Two worries spring to mind. First, gig economy workers (such as delivery drivers or bikers) do not qualify as “workers” or “employees”. As such, they are unable to rely on government provisions relating to statutory sick pay or furloughed workers. Second, the same concerns arising in the context of junior barristers are expected to arise even more drastically for lower paid self-employed workers in the gig economy. Many newer workers will be excluded from the scheme altogether, and even those caught by it will receive no payments until June, when receiving 80% of past average income may be insufficient to cover debts and current livelihood expenses. Unite general-secretary Len McCluskey criticised the delay in payments until June, raising concerns that it would force workers to continue working to earn between now and then, exposing themselves and society more generally to the risk of further Covid-19 infections.
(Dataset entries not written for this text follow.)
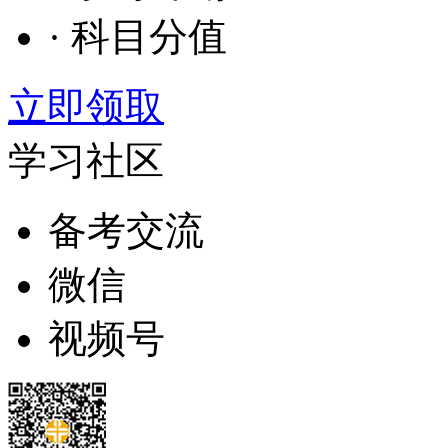
· 科目分值
立即领取
学习社区
备考交流
微信
视频号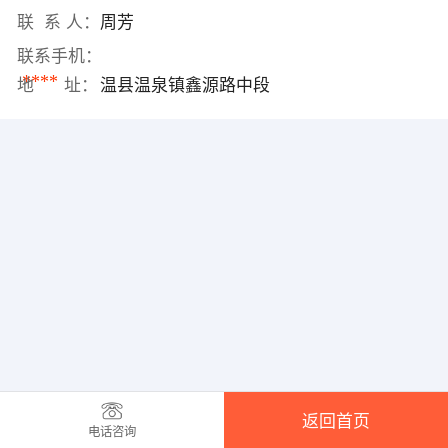
联 系 人：
周芳
联系手机：
****
地 址：
温县温泉镇鑫源路中段
返回首页
电话咨询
To take an example, whereas Uber drivers were reclassified as employees in France in March 2020, their status continues to be uncertain in the UK, with their case scheduled to be heard by the Supreme Court only later this year. The French court ruled that the claimant driver was in a subordinate relationship with Uber and concluded that the alleged self-employment relationship between the parties was fictitious – such relationship was thus to be reclassified as an employment contract proper. The Uber saga is just one instance of sham self-employment arrangements. If you are concerned about your employment status, please do get in touch with our employment team, which will be ready to advise and assist you.

Overall, the coming months will test the appropriateness of the government’s response to Covid-19. It is to be seen whether the Bar Council will succeed in safeguarding the interests and livelihoods of its most vulnerable members, and whether the Government will have the good sense to review a scheme which is otherwise likely to operate in a clearly discriminatory fashion.